Printability Metrics in Direct Ink Writing: Critical Review of the Literature and Novel Perspective Based on Dimensional Analysis

Direct Ink Writing (DIW) is a versatile additive manufacturing technique widely used for processing complex inks, particularly particle-loaded formulations. Despite its broad applicability, the field lacks standardized criteria for defining and assessing printability. Existing approaches, typically based on rheological thresholds such as yield stress and elastic modulus, often lead to system-specific, inconsistent results and rely heavily on subjective visual inspection. This work presents a systematic framework for analyzing DIW printability, grounded in the unpacking of the printing process into five subfunctions: extrudability, single filament accuracy, planar accuracy, buildability, and ability to produce suspended structures.

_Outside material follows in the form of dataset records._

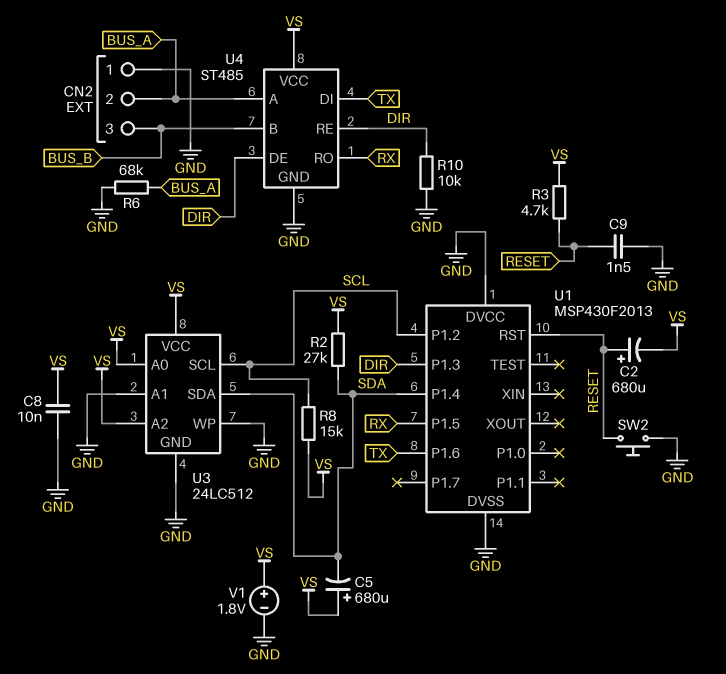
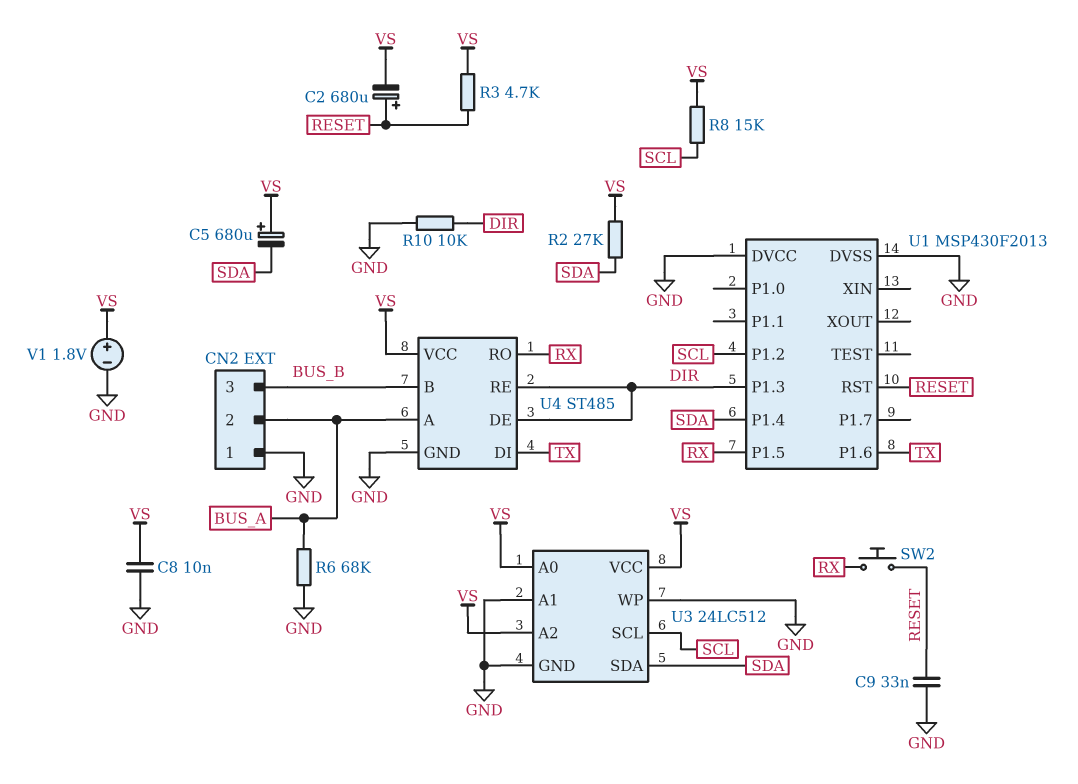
C9: 1.5nF (GND, RESET) -> 33nF (GND, RESET)
SW2: button (GND, RESET) -> button (RESET, RX)

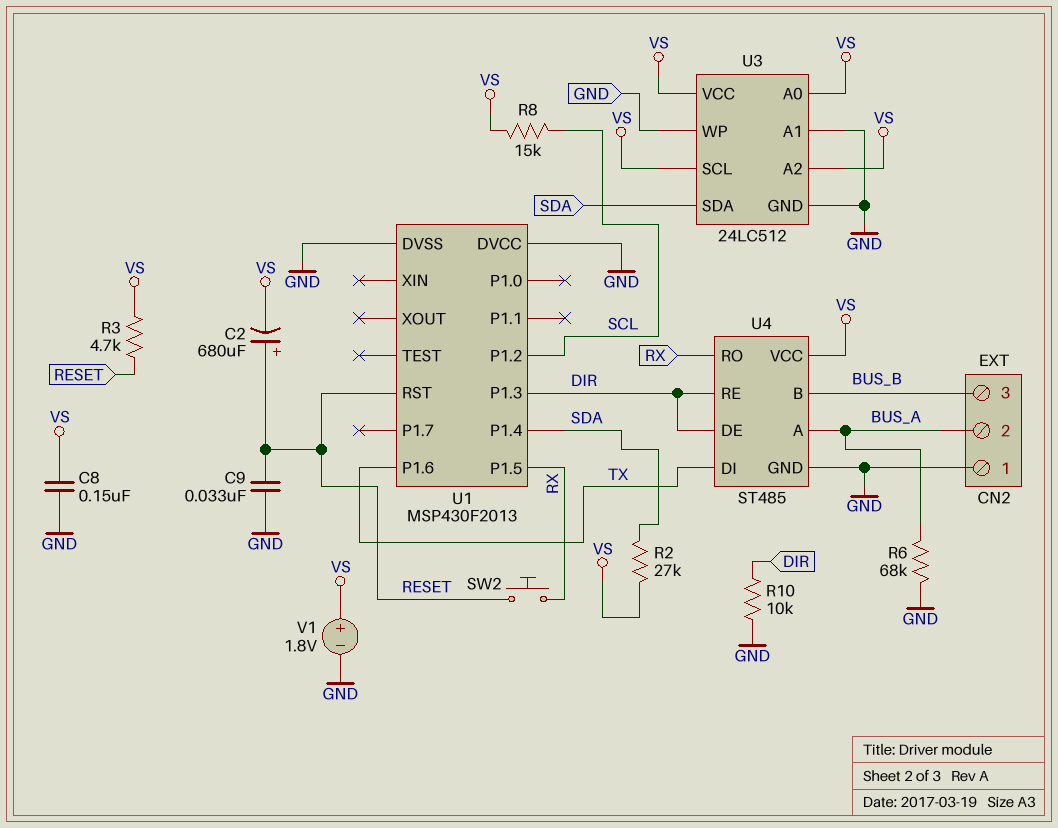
C5: 680uF (plus VS, minus SDA) -> none
C8: 10nF (GND, VS) -> 150nF (GND, VS)
U3 pin SCL: SCL -> VS

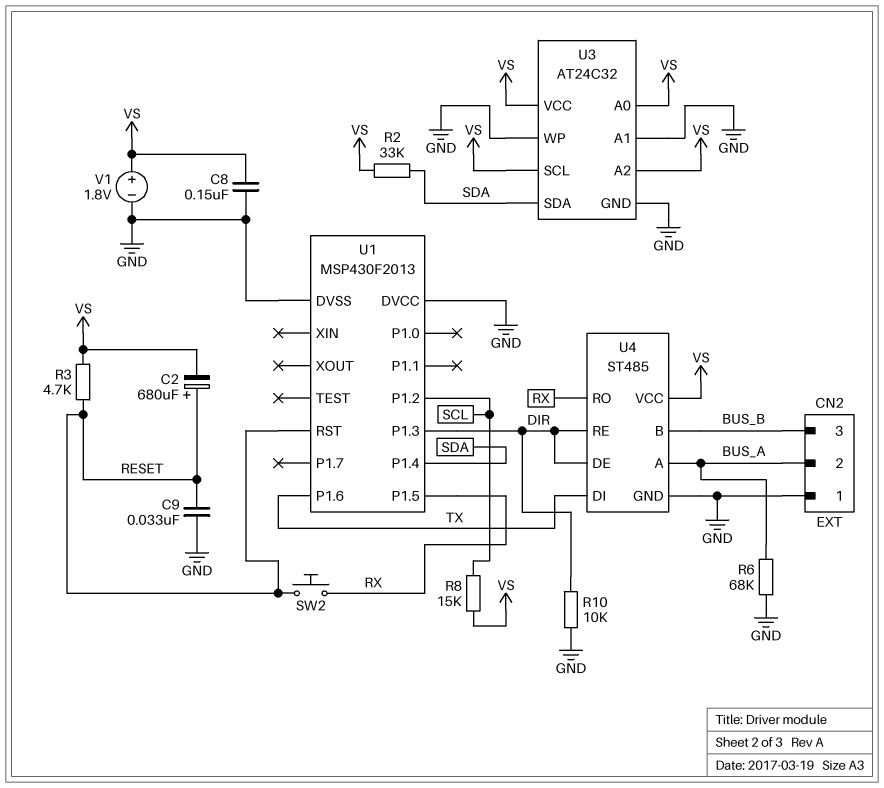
R2: 27k (SDA, VS) -> 33k (SDA, VS)
U3: 24LC512 -> AT24C32

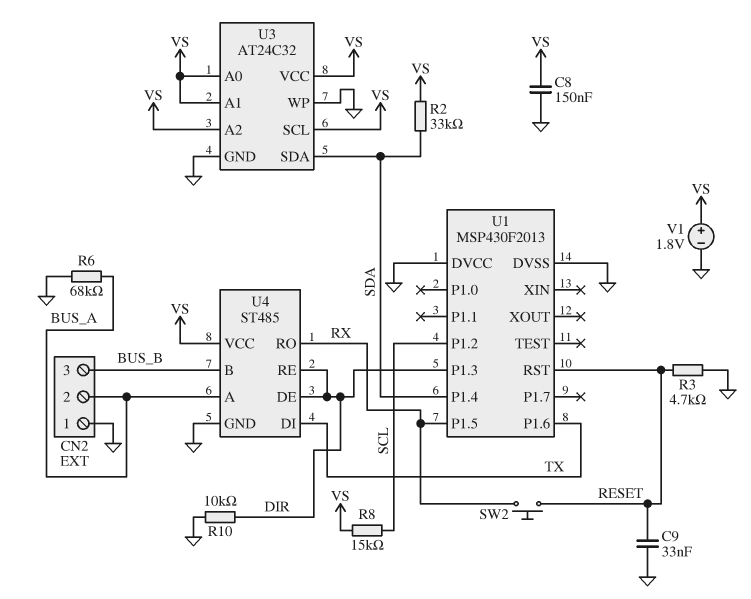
C2: 680uF (plus RESET, minus VS) -> none
R3: 4.7k (RESET, VS) -> 4.7k (GND, RESET)
U3 pin A1: GND -> VS

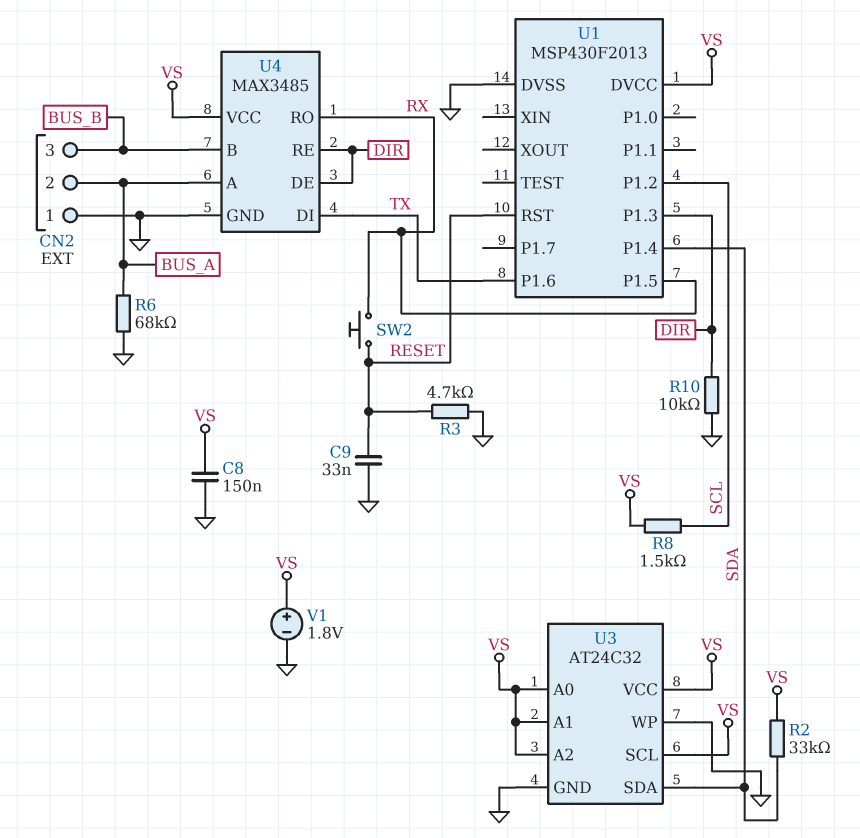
R8: 15k (SCL, VS) -> 1.5k (SCL, VS)
U1 pin DVCC: GND -> VS
U4: ST485 -> MAX3485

Each subfunction is examined in detail through dimensional analysis to identify the parameters responsible for its success. This approach enables a deeper understanding of the interactions between material properties and process variables and highlights how certain parameters can have opposing effects in different subfunctions. To support an objective evaluation, a standardized printability test based on a serpentine pattern is introduced. By quantifying key geometric features (filament width, height, curvature, and deflection) the test enables a reproducible and scalable comparison of inks across a wide range of formulations. This method replaces qualitative assessments with measurable, normalized metrics, providing a robust tool for ink development and printer calibration.